THIS FORM LETTER IS USED TO SECURE THE
STATEMENT OF A WITNESS TO AN ACCIDENT WHEN A VETERAN HAS FILED A
CLAIM FOR DISABILITY BENEFITS BASED ON INJURIES INCURRED IN THE
ACCIDENT. THE INFORMATION PROVIDED IS USED IN THE DETERMINATION AS
TO WHETHER OR NOT THE VETERAN IS FOUND AT FAULT IN THE ACCIDENT.

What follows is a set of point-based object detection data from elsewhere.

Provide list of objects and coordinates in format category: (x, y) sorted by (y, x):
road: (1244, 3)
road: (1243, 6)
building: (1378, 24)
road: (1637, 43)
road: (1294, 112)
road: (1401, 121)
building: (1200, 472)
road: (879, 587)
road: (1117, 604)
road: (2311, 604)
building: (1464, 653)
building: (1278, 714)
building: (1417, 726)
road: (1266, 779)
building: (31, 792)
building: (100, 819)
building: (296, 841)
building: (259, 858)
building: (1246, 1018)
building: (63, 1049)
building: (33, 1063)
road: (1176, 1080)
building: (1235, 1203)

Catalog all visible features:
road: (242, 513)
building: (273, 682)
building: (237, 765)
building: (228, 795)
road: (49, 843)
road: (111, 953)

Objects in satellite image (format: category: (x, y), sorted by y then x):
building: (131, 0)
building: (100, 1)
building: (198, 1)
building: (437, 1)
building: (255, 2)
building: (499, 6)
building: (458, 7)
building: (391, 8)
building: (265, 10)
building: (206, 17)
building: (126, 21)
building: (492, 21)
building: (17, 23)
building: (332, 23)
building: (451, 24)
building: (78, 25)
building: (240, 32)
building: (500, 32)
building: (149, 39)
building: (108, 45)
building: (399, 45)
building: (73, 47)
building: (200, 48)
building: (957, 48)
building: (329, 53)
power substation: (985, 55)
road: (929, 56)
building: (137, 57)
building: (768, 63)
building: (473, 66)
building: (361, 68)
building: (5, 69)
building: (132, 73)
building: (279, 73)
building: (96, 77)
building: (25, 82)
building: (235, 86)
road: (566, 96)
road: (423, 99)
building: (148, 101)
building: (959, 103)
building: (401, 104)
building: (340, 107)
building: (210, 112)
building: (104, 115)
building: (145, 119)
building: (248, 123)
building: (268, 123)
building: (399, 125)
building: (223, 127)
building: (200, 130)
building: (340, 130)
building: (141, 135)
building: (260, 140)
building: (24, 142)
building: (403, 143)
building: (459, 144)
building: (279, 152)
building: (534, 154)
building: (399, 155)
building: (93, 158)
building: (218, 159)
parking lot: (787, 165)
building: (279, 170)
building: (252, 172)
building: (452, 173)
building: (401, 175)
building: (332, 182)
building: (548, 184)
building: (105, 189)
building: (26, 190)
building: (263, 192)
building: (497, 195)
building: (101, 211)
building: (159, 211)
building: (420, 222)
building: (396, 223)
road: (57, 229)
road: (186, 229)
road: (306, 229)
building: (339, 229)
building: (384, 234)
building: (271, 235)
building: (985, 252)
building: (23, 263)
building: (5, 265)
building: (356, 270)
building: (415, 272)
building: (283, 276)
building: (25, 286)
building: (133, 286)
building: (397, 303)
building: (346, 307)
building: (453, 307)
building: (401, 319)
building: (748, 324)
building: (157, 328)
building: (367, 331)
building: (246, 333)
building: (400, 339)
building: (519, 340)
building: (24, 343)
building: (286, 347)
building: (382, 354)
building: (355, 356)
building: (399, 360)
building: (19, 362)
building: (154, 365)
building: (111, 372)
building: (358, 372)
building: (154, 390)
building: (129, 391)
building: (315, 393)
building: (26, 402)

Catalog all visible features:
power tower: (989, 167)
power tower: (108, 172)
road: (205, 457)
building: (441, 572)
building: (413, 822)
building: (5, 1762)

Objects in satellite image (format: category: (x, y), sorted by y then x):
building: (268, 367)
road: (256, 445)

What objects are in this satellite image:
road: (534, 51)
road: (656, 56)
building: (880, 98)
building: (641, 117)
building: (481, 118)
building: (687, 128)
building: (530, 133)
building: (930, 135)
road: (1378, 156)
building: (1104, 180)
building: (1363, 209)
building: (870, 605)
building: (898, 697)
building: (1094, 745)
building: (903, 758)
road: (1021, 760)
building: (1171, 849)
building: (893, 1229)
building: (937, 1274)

AUTHORITY IS 38 U.S.C. 310, 331 AND 521
On behalf of this Federal agency, I certify that
the collection of information encompassed by this request complies
with 5 CFR 1320.9 and the related provisions of 5 CFR
1320.8(b)(3).
The following is a summary of the topics, regarding
the proposed collection of information, that the certification
covers:
(i) Why the information is being collected;
(ii) Use of information;
(iii) Burden estimate;
(iv) Nature of response (voluntary, required for a
benefit, or mandatory);
(v) Nature and extent of confidentiality; and
(vi) Need to display currently valid OMB control
number;
If you are unable to certify compliance with any of
these provisions, identify the item by leaving the box unchecked
and explain the reason in the Supporting Statement.